How should we behave when our spiritual leader is ridiculed, mocked and insulted?
Part of the uniqueness and beauty of Jesus Christ appears, if his disciples respond with grace, when he curses.
Followers of the other leader oppose mocking their central character with anger and violence.
When the Son of God became man, he voluntarily submitted to horrible human behavior.
If Christ were not dishonored, there would be no salvation. Part of his saving work was his humiliation and death on the cross.
The book of Psalms foretold the mockery of the Savior.
Isaiah knows that people will despise and reject him.
The men stripped him and put on Education Info. They wrapped the wreath, pushed it painfully over his head and spat on it.
His response was patience and endurance. This is the work for which Jesus came.
Like a sheep to be slaughtered, and like a sheep before its mower goes out, it did
Don’t open his mouth.
During his life, Jesus was considered illegal, blasphemous, drunk, and devilish.
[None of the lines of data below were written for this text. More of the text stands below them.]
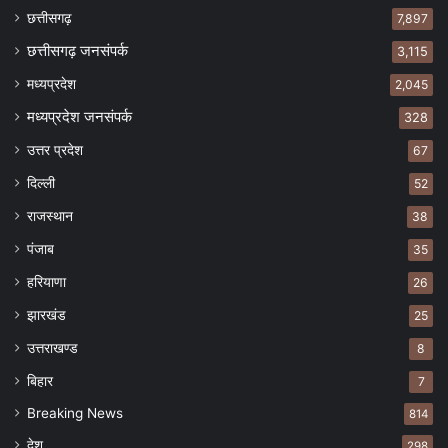
छत्तीसगढ़
7,897
छत्तीसगढ़ जनसंपर्क
3,115
मध्यप्रदेश
2,045
मध्यप्रदेश जनसंपर्क
328
उत्तर प्रदेश
67
दिल्ली
52
राजस्थान
38
पंजाब
35
हरियाणा
26
झारखंड
25
उत्तराखण्ड
8
बिहार
7
Breaking News
814
देश
298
You will be able to find all this with the support of the Old and New Testaments.
He promised his disciples a similar procedure, and the Gospel of John explains it in great detail, and in chapters 15 and 16, among the last words of Jesus, there are things that the disciples will personally experience soon after his resurrection from the dead and in a short time. The days of the start of the church and the birth of Pentecost Peter and John were soon imprisoned in the Jerusalem prison as a result of the recovery of a man who had been limping for forty years.
Blessed are you when people insult you, persecute you and speak all kinds of evil because of me.
Christ has been caricatured and simulated to this day, especially in the media. Those who portray the Son of God in these ways and with sarcastic words do not really know the harm they are doing to themselves.
How do his students react? Yes, we can feel injustice and anger, but we are united with Christ, embracing and sharing his sufferings, rejoicing in adversity, just as we are called to love our enemies.
Faith without an offensive Savior will find it difficult to accept and endure insults.